• Resolved jayhybrid

    (@jayhybrid)


    I am writing a plugin and using the WP code sniffer for help.

    In an AJAX call the server responds with some JSON:
    wp_send_json_success or wp_send_json_error

    In particular I am doing this:

    echo wp_send_json_error(
        $email_confirmation->getData()
    );

    But the code sniffer is unhappy with this and says I should escape the output.

    All output should be run through an escaping function (see the Security sections in the WordPress Developer Handbooks), found ‘wp_send_json_success’.

    How?
    Is there a function for escaping json?

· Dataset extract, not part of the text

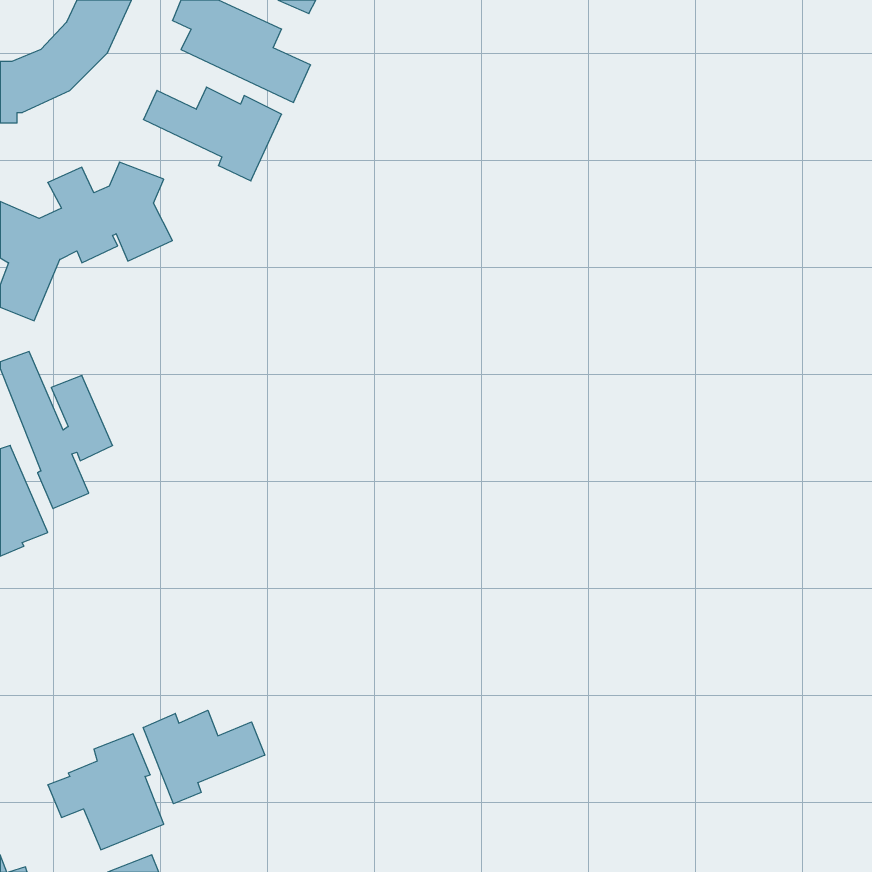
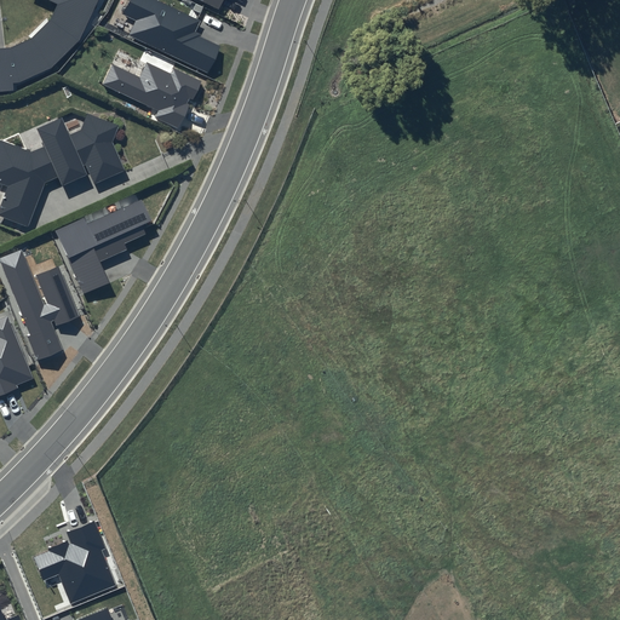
building: none -> [54,200,151,294]
building: [143,710,265,804] -> none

    • This topic was modified 2 years, 12 months ago by jayhybrid.
    • This topic was modified 2 years, 12 months ago by jayhybrid.
    • This topic was modified 2 years, 12 months ago by jayhybrid. Reason: formatting
Viewing 2 replies - 1 through 2 (of 2 total)
  • wp_send_json_error() already echoes. You shouldn’t need an echo statement. The sniffer is expecting an escaping function or a function that is already escaped when you use echo, but it’s not recognising wp_send_json_error() as safe because it’s not supposed to be used with echo.

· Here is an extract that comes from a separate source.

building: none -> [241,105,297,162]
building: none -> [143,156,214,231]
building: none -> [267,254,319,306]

    So just remove echo to solve the issue.

    Thread Starter jayhybrid

    (@jayhybrid)

    Jacob, thank you!

    I can’t believe I haven’t considered this, I should have payed more attention to the documentation.

    Regards
    Jay

Viewing 2 replies - 1 through 2 (of 2 total)
  • The topic ‘How to escape wp_send_json?’ is closed to new replies.